Close to the entrance to Windsor Castle, it is often part of the setting for special royal occasions – and is passed by thousands of visitors to the city every day.

Apparently not enough come in to use the bank’s services. What a pity. Another stab at the heart of face-to-face banking.

Stay put if you get caught up in a car loan lawsuit

It was good to see our story from a week ago about car finance misselling being followed up by rival newspapers. As we said at the time, if the legal action taken against the country’s three biggest car finance companies – Lloyds, Santander and MotoNovo – is successful, it could lead to payouts of up to £1bn, split between one million motorists.

The action stems from motorists being overcharged for car loans between 2015 and 2021 – a result of car dealers selling financing at higher interest rates in exchange for higher commissions from the lenders. The practice – discretionary commission – was banned in 2021 to protect consumers.

Those who have been harmed by this unfair practice have nothing to do but wait.
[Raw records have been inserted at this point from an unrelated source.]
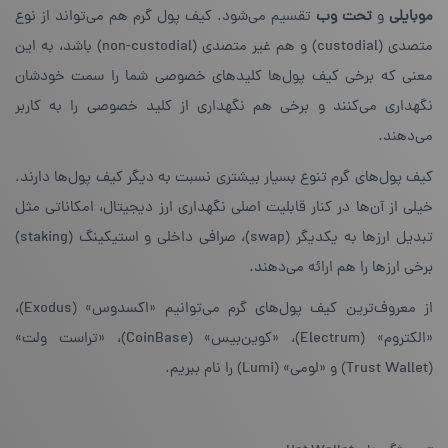
موبایلی
و
تحت وب
تقسیم می‌شود. کیف پول گرم هم می‌تواند از نوع
متصدی (custodial) و هم غیر متصدی (non-custodial) باشد، به این
معنی که برخی کیف پول‌ها کلیدهای خصوصی شما را سمت خودشان
نگهداری می‌کنند و برخی هم نگهداری از کلید خصوصی را به کاربر
می‌دهند.
کیف پول‌های گرم تنوع بسیار بیشتری نسبت به دیگر کیف پول‌ها دارند.
خیلی از آن‌ها در کنار قابلیت اصلی نگهداری ارز دیجیتال، امکاناتی مثل
تبدیل ارزها به یکدیگر (swap)،‌ صرافی داخلی و استیکینگ (staking)
برخی ارزها را هم ارائه می‌دهند.
از معروف‌ترین کیف پول‌های گرم می‌توانیم «اکسدوس» (Exodus)،
«الکتروم» (Electrum)، «کوین‌بیس» (CoinBase)، «تراست ولت»
(Trust Wallet) و «لومی» (Lumi) را نام ببریم.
The case will be taken to the Competition Appeals Tribunal via an ‘opt-out’ action, meaning all eligible borrowers will be included.

For now, MotoNovo (part of Aldermore Bank) and Santander remain cautious about the action, brought by consumer lawyer Doug Taylor (ex Which?) and litigation specialist Scott+Scott.
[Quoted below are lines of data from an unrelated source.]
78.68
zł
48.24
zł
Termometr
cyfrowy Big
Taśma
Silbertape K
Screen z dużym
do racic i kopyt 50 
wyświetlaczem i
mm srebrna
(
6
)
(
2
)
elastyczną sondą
As for Lloyds, the response has been astounding. It said: ‘We are committed to ensuring that customers have clear and transparent information so that they can make informed decisions about the products they choose.

Following the FCA’s car financing market analysis, new rules were set for the industry in 2021, which we have implemented. We will continue to comply with applicable legal requirements regarding the payment of commission and the disclosure of commission to clients.”

Fine, but this has nothing to do with what Lloyds planned in the car loan market between 2015 and 2021. Anyone who thinks they will benefit if the claim is honored can follow the progress by registering at carfinancingclaim.com.

Premium Bonds are rising again

I am pleased to see the premium rate for Premium Bonds increase again from September next year, this time from four to 4.65 percent.

While avid reader Edward Browne responded to the rate hike by thanking me for persuading the National Savings & Investments boss to take this kind action (Edward likes Premium Bonds), he’s mistaken.

While I did indeed call Dax Harkins (CEO of NS&I) several times to raise the fare – especially after a base fare increase – and he has responded, I did not make such a call seven days ago.

So dear Edward, thank Mr. Harkins this time, not Mr. Prestridge.